In the following example, assume you have the following two tables that you want to join using a cross join:

Note: These tables were created from the region.parquet and nation.parquet files in the sample-data folder included with the Drill installation.

SELECT * FROM tmp.`n_name`;
+----------+-----------------------+
|  R_NAME  |       R_COMMENT    |
+----------+-----------------------+
| AFRICA   | lar deposits. blithe  |
| AMERICA  | hs use ironic, even   |
| ASIA  | ges. thinly even pin  |
+----------+-----------------------+

SELECT * FROM tmp.`n_key`;
+---------+--------------+
| N_NAME  | N_NATIONKEY  |
+---------+--------------+
| 0       | ALGERIA      |
| 1       | ARGENTINA    |
| 2       | BRAZIL       |
+---------+--------------+

Using CROSS JOIN to join the two tables produces the following results:

SELECT * FROM tmp.`n_key` CROSS JOIN tmp.`n_name`;
+---------+--------------+----------+----------------------------+
| N_NAME  | N_NATIONKEY  |  R_NAME  |       R_COMMENT            |
+---------+--------------+----------+----------------------------+
| 0       | ALGERIA      | AFRICA   | lar deposits. blithe       |
| 0       | ALGERIA      | AMERICA  | hs use ironic, even        |
| 0       | ALGERIA      | ASIA     | ges. thinly even pin       |
| 1       | ARGENTINA    | AFRICA   | lar deposits. blithe       |
| 1       | ARGENTINA    | AMERICA  | hs use ironic, even        |
| 1       | ARGENTINA    | ASIA     | ges. thinly even pin       |
| 2       | BRAZIL       | AFRICA   | lar deposits. blithe       |
| 2       | BRAZIL       | AMERICA  | hs use ironic, even        |
| 2       | BRAZIL       | ASIA     | ges. thinly even pin       |
+---------+--------------+----------+----------------------------+
..........
Tasks for this exercise:
• a. Answer each question from the cross join example, one line per answer, marked to match.
(i) Which two files were the tables created from?
(ii) In which folder are those files found?
(iii) Which query joins the two tables with a cross join?
• b. Render this sentence from the cross join example in French: "Using CROSS JOIN to join the two tables produces the following results:"

Supplied information:
..........
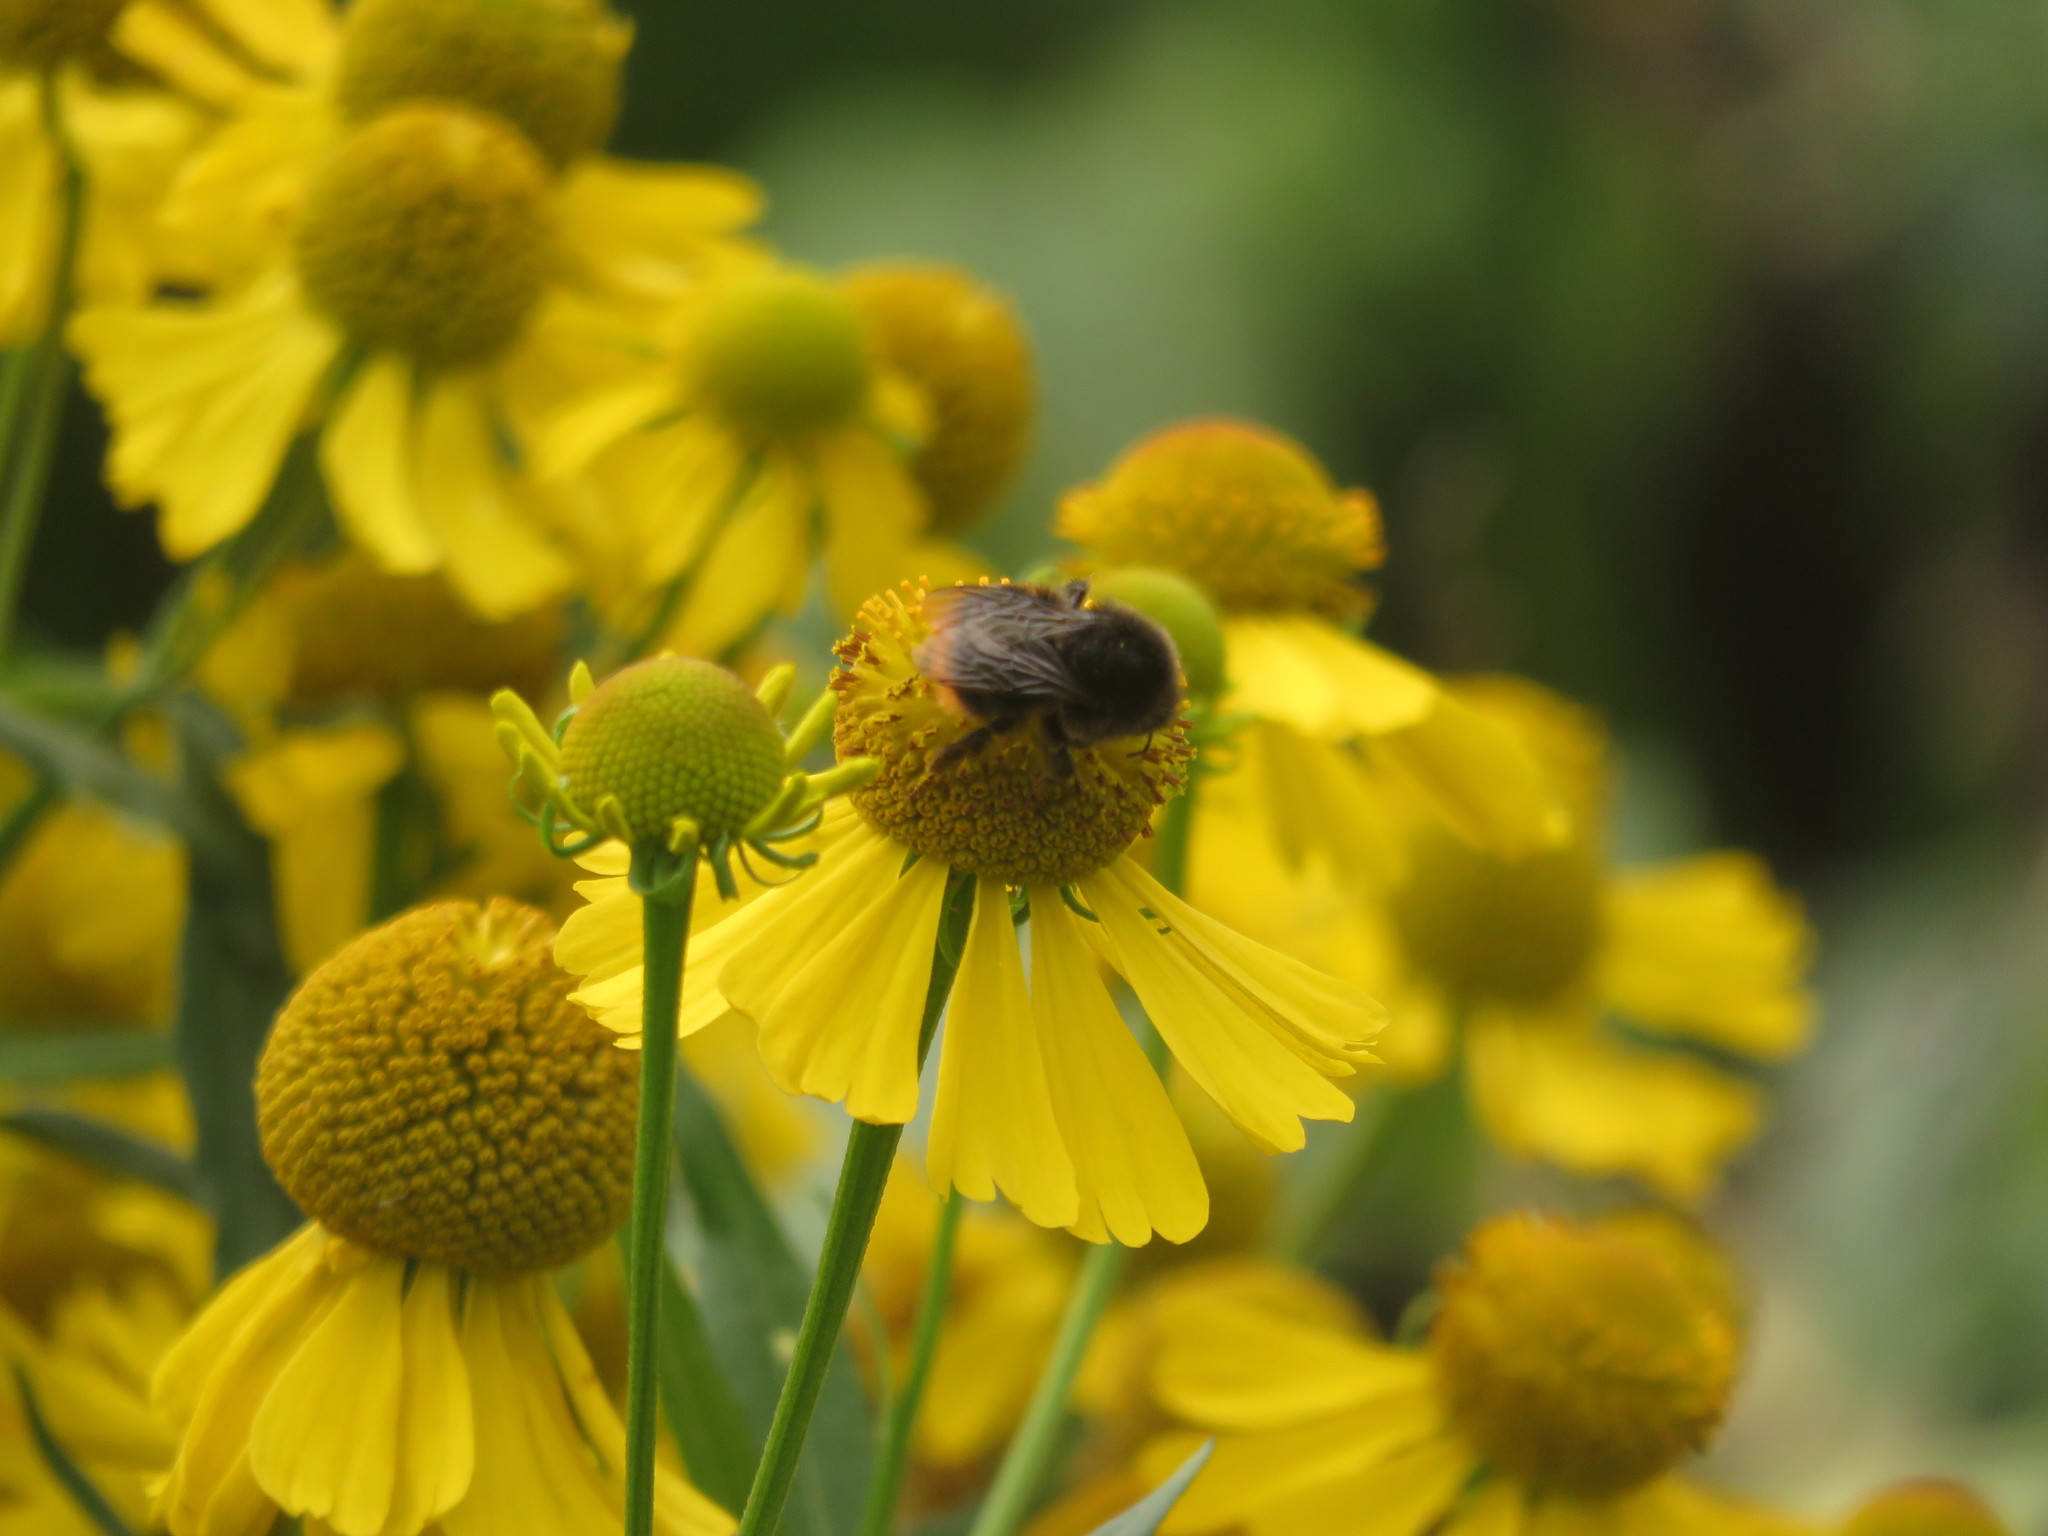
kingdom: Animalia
..........
Per-task outputs:
• a.
(i) The region.parquet and nation.parquet files.
(ii) The sample-data folder included with the Drill installation.
(iii) SELECT * FROM tmp.`n_key` CROSS JOIN tmp.`n_name`;

• b. L'utilisation de CROSS JOIN pour joindre les deux tables produit les résultats suivants :